Brief a: Decide whether each statement below agrees with the music blog posts: (i) the writer finds 'Red Line' sounds better in 2009 than Futureworld, (ii) the newspapers report that North Korea can now strike against South Korea and Japan, and (iii) the writer calls TA a good album. Answer yes or no for each, and quote the words from the posts that decide it.
======== Excerpted passage
Wednesday, May 27, 2009


This album is proof positive that when a band stops pretending to be robots they can do something that stands the test of time...

Okay not the complete test of time becuase that probably involves some intricate mathematical equation taking into consideration the dark and lonely infinity of space but 'Red Line' sounds way better in 2009 than what came before (the good but dated Futureworld) and after it (the very dreadful TA).

They still lapse into spats of 'I'm a robot' stype singing, rigid and klangtonesque keyboards but every now and again theres something on 'Red Line' that can't help but make TRANS AM sound like an honest to god band. The drums for instance, theres some awesome tribal-circle stick work going on here and the synthesisers are used in a way that doesn't mean you feel post modern or ironic for listening to them.

I wonder what would happen if say there was a band of robots pretending to be real people? Actually that would probably be really shit and a lot like the JONAS BROTHERS.

Monday, May 25, 2009


So it would seem that North Korea is now a legitimate 'Nuclear Power', it has joined the arms race, albeit the little leagues. According to the newspapers the country now has the where with all to strike against South Korea and Japan, maybe both at once if it was feeling particularly saucy.

This really is a minor revelation next to discovering that BILLY JOEL is lead singer and organ grinder of Attila ...I thought these fuckers were Dutch, it would seem not. They certainly sound Dutch.

Anyway, Attila: At worst they sound like THE SWEET having unconcentual sex with DEEP PURPLE in a dirty men's toilet. At best they sound like THE SWEET having unconsentual sex with DEEP PURPLE in a dirty men's toilet.
================
======== Data under study
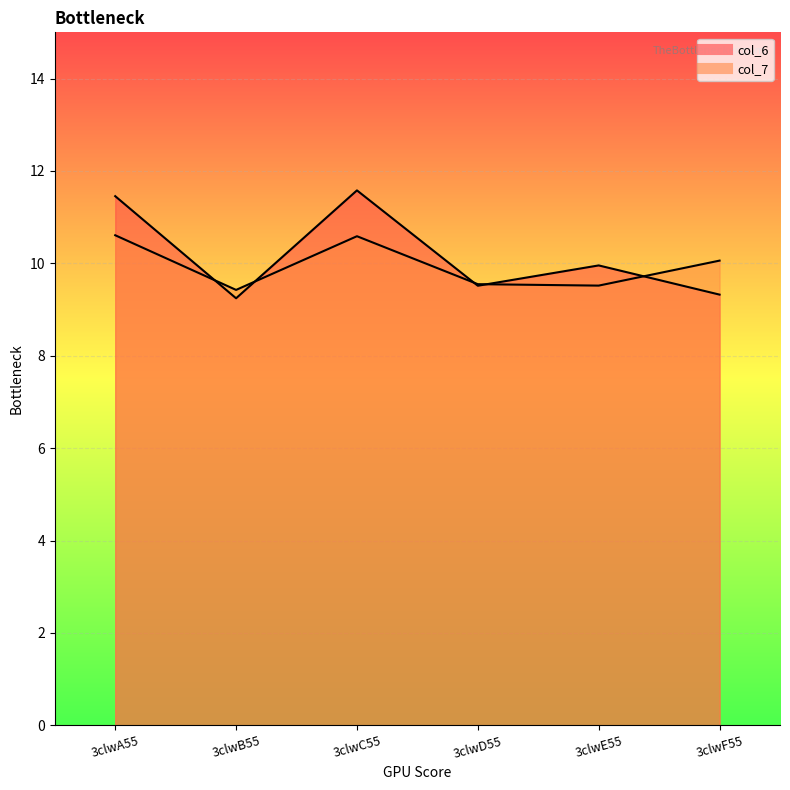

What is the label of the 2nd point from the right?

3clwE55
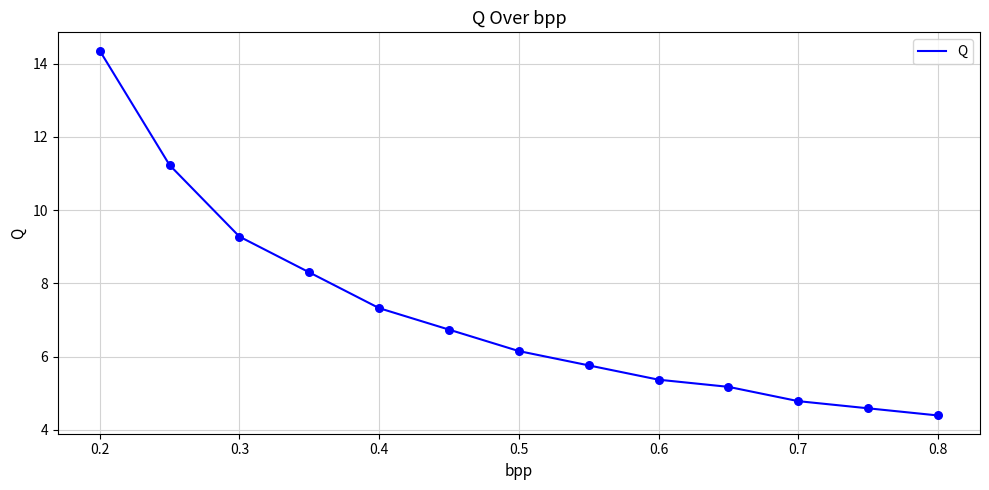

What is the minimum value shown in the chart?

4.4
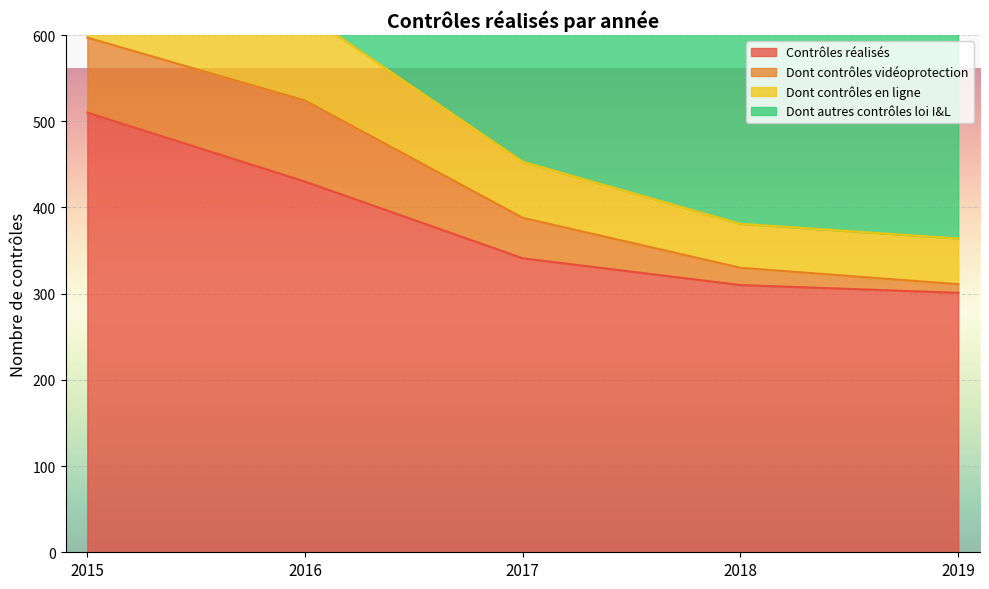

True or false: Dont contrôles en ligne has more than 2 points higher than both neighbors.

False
================
Brief b: Rewrite the chart listing above, replacing "minimum value" with "smallest value" and changing nothing else. Leave the pictures out of your answer.

Written solution a:
(i) Yes: "'Red Line' sounds way better in 2009 than what came before (the good but dated Futureworld)"
(ii) Yes: "According to the newspapers the country now has the where with all to strike against South Korea and Japan"
(iii) No: "the very dreadful TA"

Written solution b:
What is the label of the 2nd point from the right?

3clwE55

What is the smallest value shown in the chart?

4.4

True or false: Dont contrôles en ligne has more than 2 points higher than both neighbors.

False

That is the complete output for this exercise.